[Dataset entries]
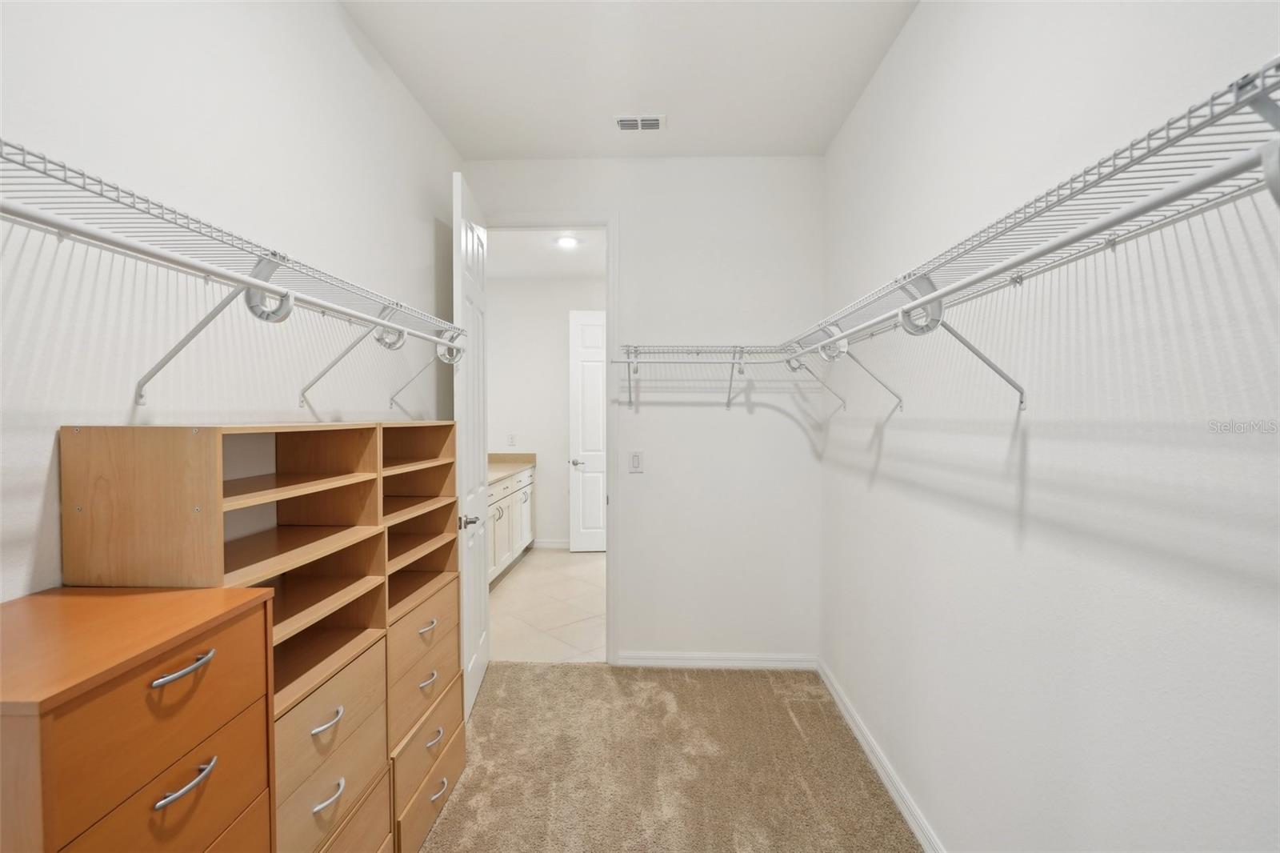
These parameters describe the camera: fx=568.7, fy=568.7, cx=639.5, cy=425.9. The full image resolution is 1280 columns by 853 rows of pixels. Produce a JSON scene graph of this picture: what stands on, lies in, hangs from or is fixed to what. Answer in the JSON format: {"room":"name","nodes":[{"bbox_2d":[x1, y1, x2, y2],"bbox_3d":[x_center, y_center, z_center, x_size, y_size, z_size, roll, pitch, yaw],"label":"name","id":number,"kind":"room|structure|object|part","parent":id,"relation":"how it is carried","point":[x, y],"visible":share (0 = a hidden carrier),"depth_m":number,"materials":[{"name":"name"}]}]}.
{"room":"closet","nodes":[
{"label":"closet","id":0,"kind":"room"},
{"bbox_2d":[0,0,461,602],"bbox_3d":[-1.109,-0.025,1.082,0.122,2.766,4.156,0,1,2],"label":"left wall","id":1,"kind":"structure","parent":0,"point":[429,227],"depth_m":1.35,"materials":[{"name":"white paint"}]},
{"bbox_2d":[0,140,464,412],"bbox_3d":[-0.859,-0.191,1.228,0.340,0.345,2.366,0,1,2],"label":"left wire shelf","id":2,"kind":"object","parent":1,"relation":"attached to","point":[141,396],"visible":0.98,"depth_m":1.08,"materials":[{"name":"white metal"}]},
{"bbox_2d":[486,274,605,548],"bbox_3d":[-0.514,-0.129,5.864,2.793,2.766,0.120,0,1,2],"label":"bathroom wall","id":3,"kind":"structure","parent":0,"point":[562,438],"depth_m":5.81,"materials":[{"name":"white paint"}]},
{"bbox_2d":[507,432,515,446],"bbox_3d":[-1.306,0.141,5.783,0.072,0.123,0.010,0,1,2],"label":"wall socket","id":4,"kind":"object","parent":3,"relation":"attached to","point":[512,441],"visible":0.99,"depth_m":5.78,"materials":[{"name":"white plastic"}]},
{"bbox_2d":[531,538,570,548],"bbox_3d":[-0.436,1.212,5.826,1.967,0.099,0.017,0,1,2],"label":"bathroom baseboard","id":5,"kind":"structure","parent":3,"relation":"attached to","point":[550,546],"depth_m":5.84,"materials":[{"name":"white paint"}]},
{"bbox_2d":[568,308,607,550],"bbox_3d":[-0.295,0.057,5.636,0.775,2.380,0.144,0,1,-5],"label":"bathroom door","id":6,"kind":"structure","parent":3,"relation":"in","point":[590,454],"depth_m":5.61,"materials":[{"name":"white paint"}]},
{"bbox_3d":[-0.626,0.357,5.604,0.131,0.064,0.146,0,1,-5],"label":"lever handle","id":7,"kind":"part","parent":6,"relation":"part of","materials":[{"name":"silver metal"}]},
{"bbox_2d":[486,226,605,278],"bbox_3d":[-0.522,-1.524,4.458,2.859,0.101,3.097,0,1,2],"label":"bathroom ceiling","id":8,"kind":"structure","parent":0,"point":[514,242],"depth_m":4.90,"materials":[{"name":"white paint"}]},
{"bbox_2d":[555,234,579,247],"bbox_3d":[-0.580,-1.479,4.559,0.191,0.045,0.193,0,1,2],"label":"ceiling light","id":9,"kind":"object","parent":8,"relation":"attached to","point":[567,242],"visible":0.99,"depth_m":4.54,"materials":[{"name":"white"}]},
{"bbox_2d":[487,547,609,662],"bbox_3d":[-0.545,1.322,4.598,2.822,0.070,2.951,0,1,2],"label":"tile floor","id":10,"kind":"structure","parent":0,"point":[522,575],"depth_m":4.04,"materials":[{"name":"beige tile"}]},
{"bbox_2d":[486,464,535,584],"bbox_3d":[-1.377,0.785,4.911,0.615,0.988,2.134,0,1,2],"label":"bathroom vanity","id":11,"kind":"object","parent":10,"relation":"on","point":[502,508],"visible":0.21,"depth_m":4.96,"materials":[{"name":"white paint"}]},
{"bbox_2d":[488,452,536,484],"bbox_3d":[-1.353,0.360,4.843,0.637,0.125,1.844,0,1,2],"label":"countertop","id":12,"kind":"structure","parent":11,"relation":"on","point":[492,476],"depth_m":5.34,"materials":[{"name":"beige stone"}]},
{"bbox_2d":[337,0,917,158],"bbox_3d":[-0.081,-1.441,1.186,2.285,0.101,3.987,0,1,2],"label":"ceiling","id":13,"kind":"structure","parent":0,"point":[587,153],"depth_m":2.26,"materials":[{"name":"white paint"}]},
{"bbox_2d":[613,114,665,130],"bbox_3d":[-0.004,-1.420,2.670,0.240,0.012,0.138,0,1,2],"label":"air vent","id":14,"kind":"object","parent":13,"relation":"attached to","point":[625,122],"visible":0.99,"depth_m":2.66,"materials":[{"name":"white metal"}]},
{"bbox_2d":[465,156,824,665],"bbox_3d":[-0.028,-0.058,3.158,2.025,2.757,0.120,0,1,2],"label":"back wall","id":15,"kind":"structure","parent":0,"point":[772,414],"depth_m":3.07,"materials":[{"name":"white paint"}]},
{"bbox_2d":[485,212,619,662],"bbox_3d":[-0.550,0.074,3.181,0.867,2.485,0.154,0,1,2],"label":"door frame","id":16,"kind":"structure","parent":15,"relation":"attached to","point":[610,245],"depth_m":3.10,"materials":[{"name":"white paint"}]},
{"bbox_2d":[452,168,490,722],"bbox_3d":[-0.823,0.097,2.784,0.165,2.427,0.735,0,1,2],"label":"door","id":17,"kind":"structure","parent":16,"relation":"attached to","point":[482,488],"depth_m":2.65,"materials":[{"name":"white paint"}]},
{"bbox_3d":[-0.796,0.439,2.624,0.103,0.063,0.117,0,1,2],"label":"lever handle","id":18,"kind":"part","parent":17,"relation":"part of","materials":[{"name":"silver metal"}]},
{"bbox_2d":[628,450,643,473],"bbox_3d":[-0.021,0.194,3.116,0.077,0.122,0.011,0,1,2],"label":"light switch","id":19,"kind":"object","parent":15,"relation":"attached to","point":[634,458],"visible":0.99,"depth_m":3.11,"materials":[{"name":"white plastic"}]},
{"bbox_2d":[614,650,815,670],"bbox_3d":[0.425,1.279,3.109,1.050,0.084,0.014,0,1,2],"label":"baseboard","id":20,"kind":"structure","parent":15,"relation":"attached to","point":[634,660],"depth_m":3.10,"materials":[{"name":"white paint"}]},
{"bbox_2d":[608,342,843,410],"bbox_3d":[0.397,-0.251,2.896,1.115,0.332,0.337,0,1,2],"label":"back wire shelf","id":21,"kind":"object","parent":15,"relation":"attached to","point":[742,351],"visible":0.93,"depth_m":2.81,"materials":[{"name":"white metal"}]},
{"bbox_2d":[420,660,921,852],"bbox_3d":[-0.172,1.415,1.295,2.701,0.078,4.058,0,1,2],"label":"carpet floor","id":22,"kind":"structure","parent":0,"point":[790,722],"depth_m":2.24,"materials":[{"name":"beige carpet"}]},
{"bbox_2d":[0,582,275,852],"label":"chest of drawers","id":23,"kind":"object","parent":22,"relation":"on","point":[196,622],"visible":0.99,"depth_m":0.80,"materials":[{"name":"brown wood"}]},
{"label":"drawer","id":24,"kind":"part","parent":23,"relation":"part of","materials":[{"name":"wood"}]},
{"bbox_3d":[-0.654,0.346,0.825,0.036,0.015,0.079,0,1,2],"label":"handle","id":25,"kind":"part","parent":23,"relation":"part of","materials":[{"name":"silver metal"}]},
{"bbox_3d":[-0.665,0.520,0.840,0.038,0.015,0.083,0,1,2],"label":"handle","id":26,"kind":"part","parent":23,"relation":"part of","materials":[{"name":"silver metal"}]},
{"bbox_2d":[63,423,460,852],"bbox_3d":[-0.878,0.674,1.512,0.371,1.349,0.935,0,1,2],"label":"organizer","id":27,"kind":"object","parent":22,"relation":"on","point":[284,466],"visible":0.78,"depth_m":1.33,"materials":[{"name":"brown wood"}]},
{"bbox_3d":[-0.741,0.696,1.355,0.041,0.018,0.085,0,1,2],"label":"handle","id":28,"kind":"part","parent":27,"relation":"part of","materials":[{"name":"silver metal"}]},
{"bbox_3d":[-0.738,0.877,1.360,0.039,0.017,0.086,0,1,2],"label":"handle","id":29,"kind":"part","parent":27,"relation":"part of","materials":[{"name":"silver metal"}]},
{"bbox_3d":[-0.753,0.696,1.385,0.067,0.176,0.360,0,1,2],"label":"drawer","id":30,"kind":"part","parent":27,"relation":"part of","materials":[{"name":"wood"}]},
{"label":"drawer","id":31,"kind":"part","parent":27,"relation":"part of","materials":[{"name":"brown wood"}]},
{"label":"drawer","id":32,"kind":"part","parent":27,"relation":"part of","materials":[{"name":"brown wood"}]},
{"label":"drawer","id":33,"kind":"part","parent":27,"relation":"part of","materials":[{"name":"wood"}]},
{"bbox_3d":[-0.687,1.221,1.903,0.033,0.187,0.403,0,1,2],"label":"drawer","id":34,"kind":"part","parent":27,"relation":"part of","materials":[{"name":"brown wood"}]},
{"bbox_2d":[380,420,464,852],"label":"drawer tower","id":35,"kind":"object","parent":22,"relation":"on","point":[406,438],"visible":0.4,"depth_m":1.90,"materials":[{"name":"brown wood"}]},
{"bbox_3d":[-0.685,0.646,1.842,0.038,0.020,0.088,0,1,2],"label":"pull","id":36,"kind":"part","parent":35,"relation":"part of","materials":[{"name":"silver metal"}]},
{"bbox_3d":[-0.684,0.816,1.842,0.039,0.021,0.084,0,1,2],"label":"pull","id":37,"kind":"part","parent":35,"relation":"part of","materials":[{"name":"silver metal"}]},
{"bbox_3d":[-0.663,1.003,1.847,0.038,0.023,0.087,0,1,2],"label":"pull","id":38,"kind":"part","parent":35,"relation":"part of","materials":[{"name":"metal"}]},
{"bbox_3d":[-0.645,1.162,1.832,0.037,0.021,0.089,0,1,2],"label":"pull","id":39,"kind":"part","parent":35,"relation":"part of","materials":[{"name":"metal"}]},
{"bbox_2d":[819,0,1279,852],"bbox_3d":[0.956,-0.013,1.125,0.122,2.781,4.089,0,1,2],"label":"right wall","id":40,"kind":"structure","parent":0,"point":[893,58],"depth_m":1.22,"materials":[{"name":"white paint"}]},
{"bbox_2d":[817,658,945,852],"bbox_3d":[0.884,1.321,1.240,0.014,0.086,3.731,0,1,2],"label":"right baseboard","id":41,"kind":"structure","parent":40,"relation":"attached to","point":[890,789],"depth_m":2.13,"materials":[{"name":"white paint"}]},
{"bbox_2d":[782,56,1279,411],"bbox_3d":[0.737,-0.176,1.211,0.334,0.380,2.535,0,1,2],"label":"right wire shelf","id":42,"kind":"object","parent":40,"relation":"attached to","point":[1148,147],"visible":0.95,"depth_m":0.84,"materials":[{"name":"white metal"}]}
]}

What is being asked: State how many lines of the data include the word "closet", with nothing else.

Answer below: 2